● ACTION ITEM
With the images removed, transcribe the listing that follows exactly.

● DATA SEGMENT
################
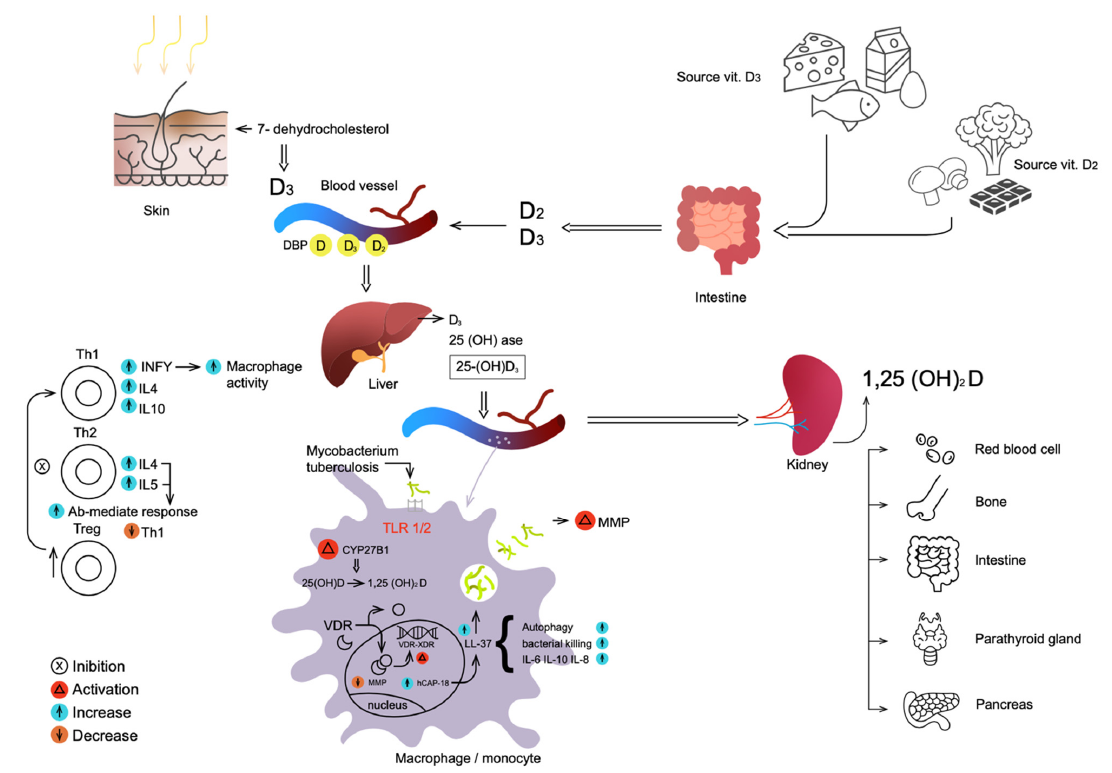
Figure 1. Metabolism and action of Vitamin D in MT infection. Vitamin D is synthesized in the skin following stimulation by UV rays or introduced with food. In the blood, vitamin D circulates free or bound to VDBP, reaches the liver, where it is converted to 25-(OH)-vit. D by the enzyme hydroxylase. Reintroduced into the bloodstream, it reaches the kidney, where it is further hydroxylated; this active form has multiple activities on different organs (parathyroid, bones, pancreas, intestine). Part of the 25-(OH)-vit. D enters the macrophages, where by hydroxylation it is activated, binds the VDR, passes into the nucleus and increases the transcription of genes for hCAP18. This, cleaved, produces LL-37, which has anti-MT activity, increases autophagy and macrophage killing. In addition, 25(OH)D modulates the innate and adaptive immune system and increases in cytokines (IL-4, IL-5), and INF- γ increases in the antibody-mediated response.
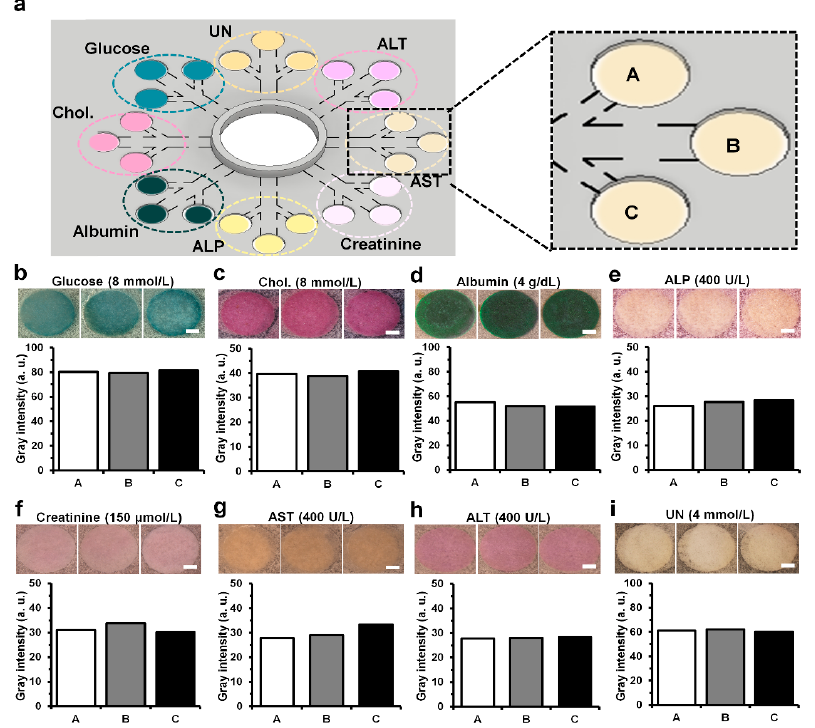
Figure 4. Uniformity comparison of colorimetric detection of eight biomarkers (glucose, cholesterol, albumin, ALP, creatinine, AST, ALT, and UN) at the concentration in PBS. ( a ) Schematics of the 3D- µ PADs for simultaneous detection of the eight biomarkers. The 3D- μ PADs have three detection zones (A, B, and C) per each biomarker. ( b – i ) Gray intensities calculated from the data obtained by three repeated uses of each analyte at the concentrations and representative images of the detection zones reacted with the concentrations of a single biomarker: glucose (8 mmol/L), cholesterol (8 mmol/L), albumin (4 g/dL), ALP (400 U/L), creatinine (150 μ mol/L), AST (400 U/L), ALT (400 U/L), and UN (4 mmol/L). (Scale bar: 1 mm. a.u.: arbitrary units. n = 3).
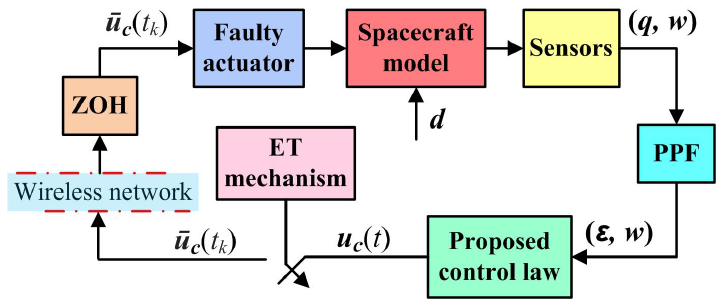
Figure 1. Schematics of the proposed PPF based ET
################
● RESPONSE BELOW
Figure 1. Metabolism and action of Vitamin D in MT infection. Vitamin D is synthesized in the skin following stimulation by UV rays or introduced with food. In the blood, vitamin D circulates free or bound to VDBP, reaches the liver, where it is converted to 25-(OH)-vit. D by the enzyme hydroxylase. Reintroduced into the bloodstream, it reaches the kidney, where it is further hydroxylated; this active form has multiple activities on different organs (parathyroid, bones, pancreas, intestine). Part of the 25-(OH)-vit. D enters the macrophages, where by hydroxylation it is activated, binds the VDR, passes into the nucleus and increases the transcription of genes for hCAP18. This, cleaved, produces LL-37, which has anti-MT activity, increases autophagy and macrophage killing. In addition, 25(OH)D modulates the innate and adaptive immune system and increases in cytokines (IL-4, IL-5), and INF- γ increases in the antibody-mediated response.
Figure 4. Uniformity comparison of colorimetric detection of eight biomarkers (glucose, cholesterol, albumin, ALP, creatinine, AST, ALT, and UN) at the concentration in PBS. ( a ) Schematics of the 3D- µ PADs for simultaneous detection of the eight biomarkers. The 3D- μ PADs have three detection zones (A, B, and C) per each biomarker. ( b – i ) Gray intensities calculated from the data obtained by three repeated uses of each analyte at the concentrations and representative images of the detection zones reacted with the concentrations of a single biomarker: glucose (8 mmol/L), cholesterol (8 mmol/L), albumin (4 g/dL), ALP (400 U/L), creatinine (150 μ mol/L), AST (400 U/L), ALT (400 U/L), and UN (4 mmol/L). (Scale bar: 1 mm. a.u.: arbitrary units. n = 3).
Figure 1. Schematics of the proposed PPF based ET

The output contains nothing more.